There are many ways in which I differ greatly from my peers, most of which have labelled me "weird." I don't watch TV, I don't go out on the weekends (walking two doors down the road doesn't really cut it as a social life at high school when you're competing with your partying cohort), I listen to "fake" bands and I actually enjoy the subject of English.
First term of English, our assignment was to write a descriptive prose. I was very excited to get that assignment because I knew I'd end up with a good mark for something I do anyway. A lot of people aren't overly keen on writing, and barely anyone- around here, anyway- would actually do it voluntarily. I guess it was similar to English last year as well, when we were told we were going to be studying Shakespeare's Romeo and Juliet.
There was a collective groan from all the lethargic, bored fourteen year olds who would much rather be kicking around a football or discussing the colours of hair dye in an exclusive cluster in a carefully chosen stairwell as opposed to reading some love story written way back when by some ancient, bald guy.
I, on the other hand, broke into a grin. Though I never read a Shakespearean play, I was well up for the challenge. Although I personally don't find Romeo and Juliet all that romantic at all, the tragedy of the story intrigued me somehow. I may be a hopeless romantic, but the same "happily ever after" ending time after time doesn't really wash well with me. But it wasn't only that, it was the language! "But soft! What light through yonder window breaks? It is the East, and Juliet is the sun! Arise, fair sun, and kill the envious moon, who is already sick and pale with grief, that thou, her maid, art far more fair than she." Language like that is not used every day- most people I know don't exactly appreciate me using vocabulary exceeding eight letters in length! To read language creating imagery so vivid and beautiful is remarkably refreshing...to me, anyway.
And so, with this term's assessment in which we had to choose one novel to read from a list of twenty-something, I chose Jane Eyre. That book, to put it simply, is absolutely beautiful. Even Charlotte Bronte's commentary on the lives of women in the Victorian era, and the way she gave a voice to the oppressed sex of the times through the narration of the headstrong Jane is incredible. Back in the 1800s, it was radical to speak out this way due to the given role of a woman as a loyal and dutiful wife. To all of a sudden have Jane- plain and simple, orphaned and brutally honest- as a protagonist, speaking out against social norms and refusing to conform to the demands of a class based society is incredible.
And again, it's the language.
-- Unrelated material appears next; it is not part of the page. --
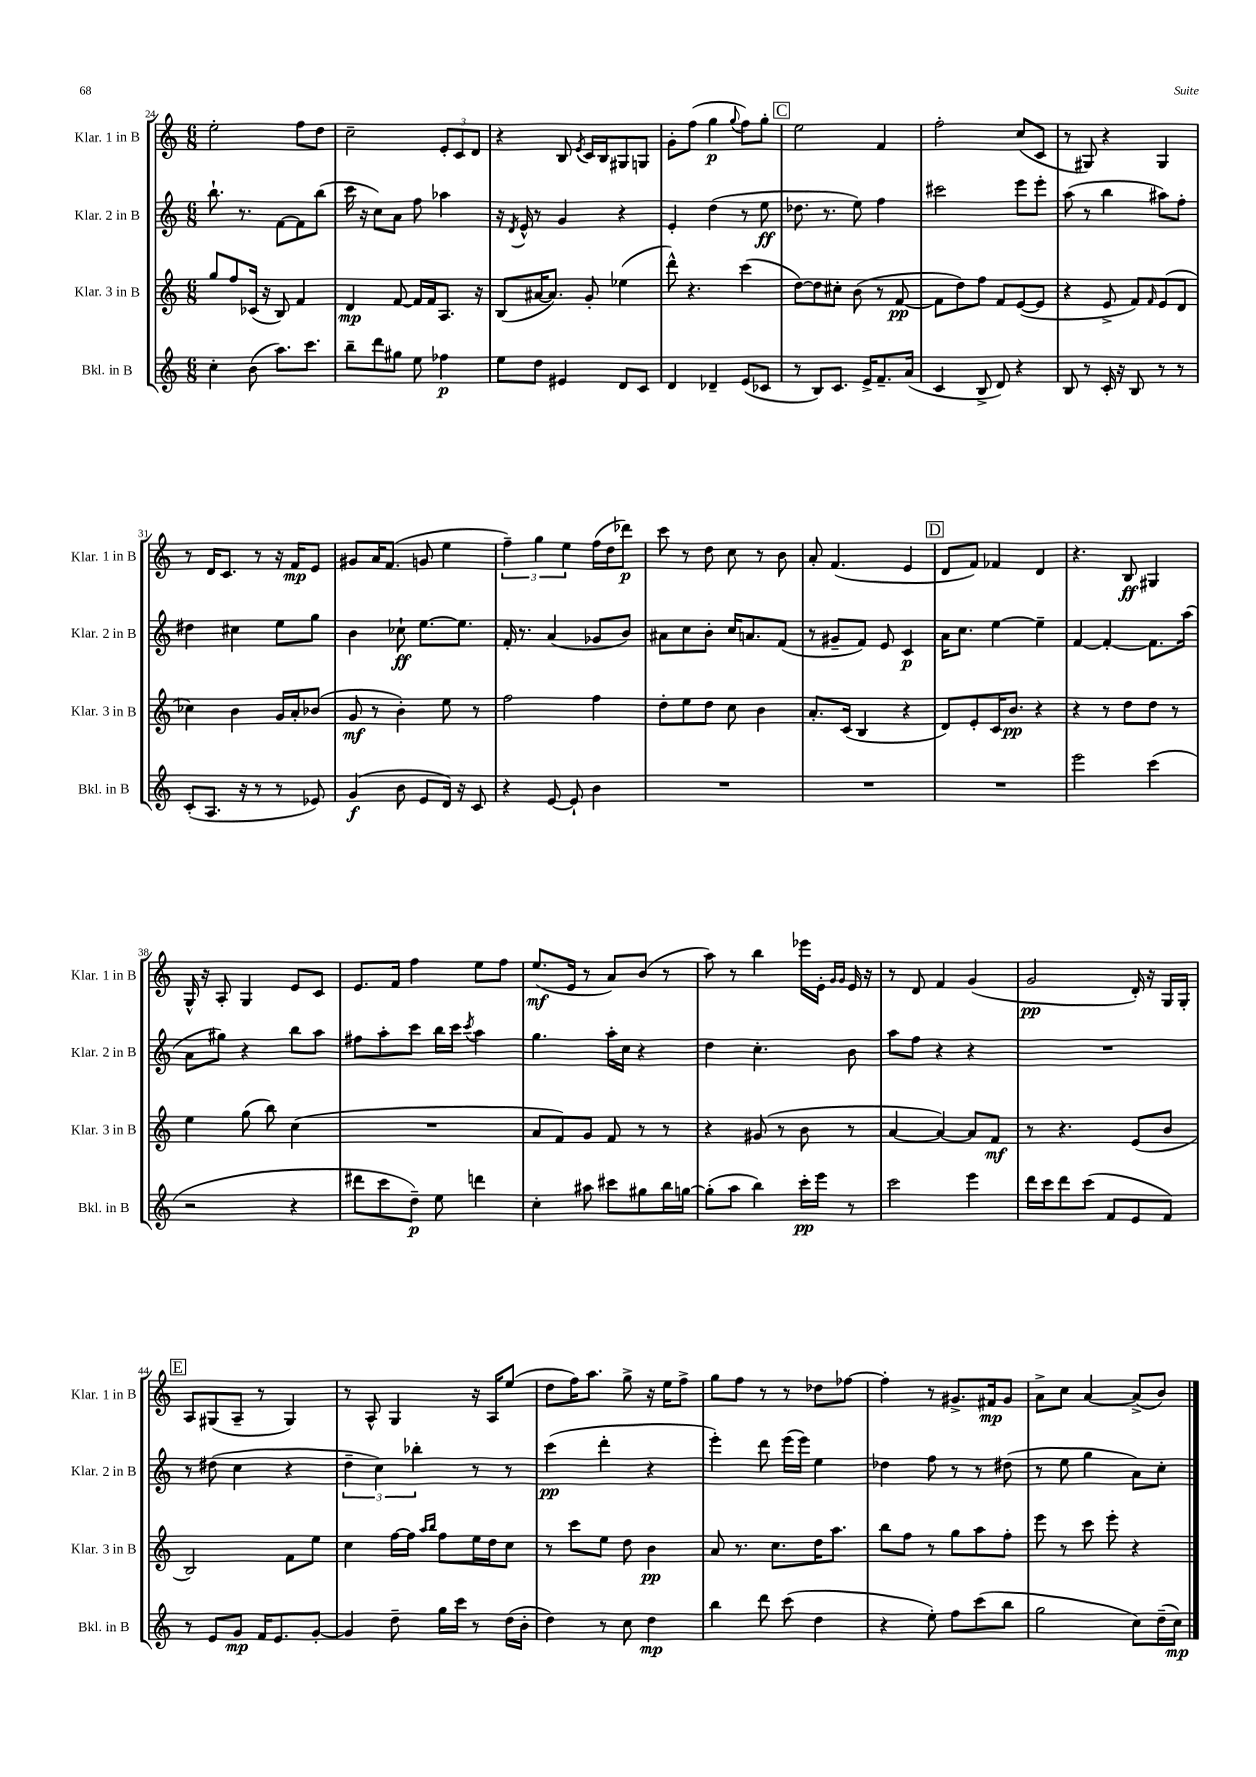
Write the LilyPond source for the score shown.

The way in which sentences are constructed- it's not just the same words over and over. And the quotes I can draw from it! One which I relate to is this:
“I can live alone, if self-respect, and circumstances require me so to do. I need not sell my soul to buy bliss. I have an inward treasure born with me, which can keep me alive if all extraneous delights should be withheld, or offered only at a price I cannot afford to give.”
--Mr. Rochester to Jane, Chapter 19
--Mr. Rochester to Jane, Chapter 19
Either way, this is quickly becoming an analysis essay, and if that were to be so, it may ruin the book for anyone who may read it, which I definitely recommend, if you are a reader like me. And so, dear reader, I shall leave you to believe what you will.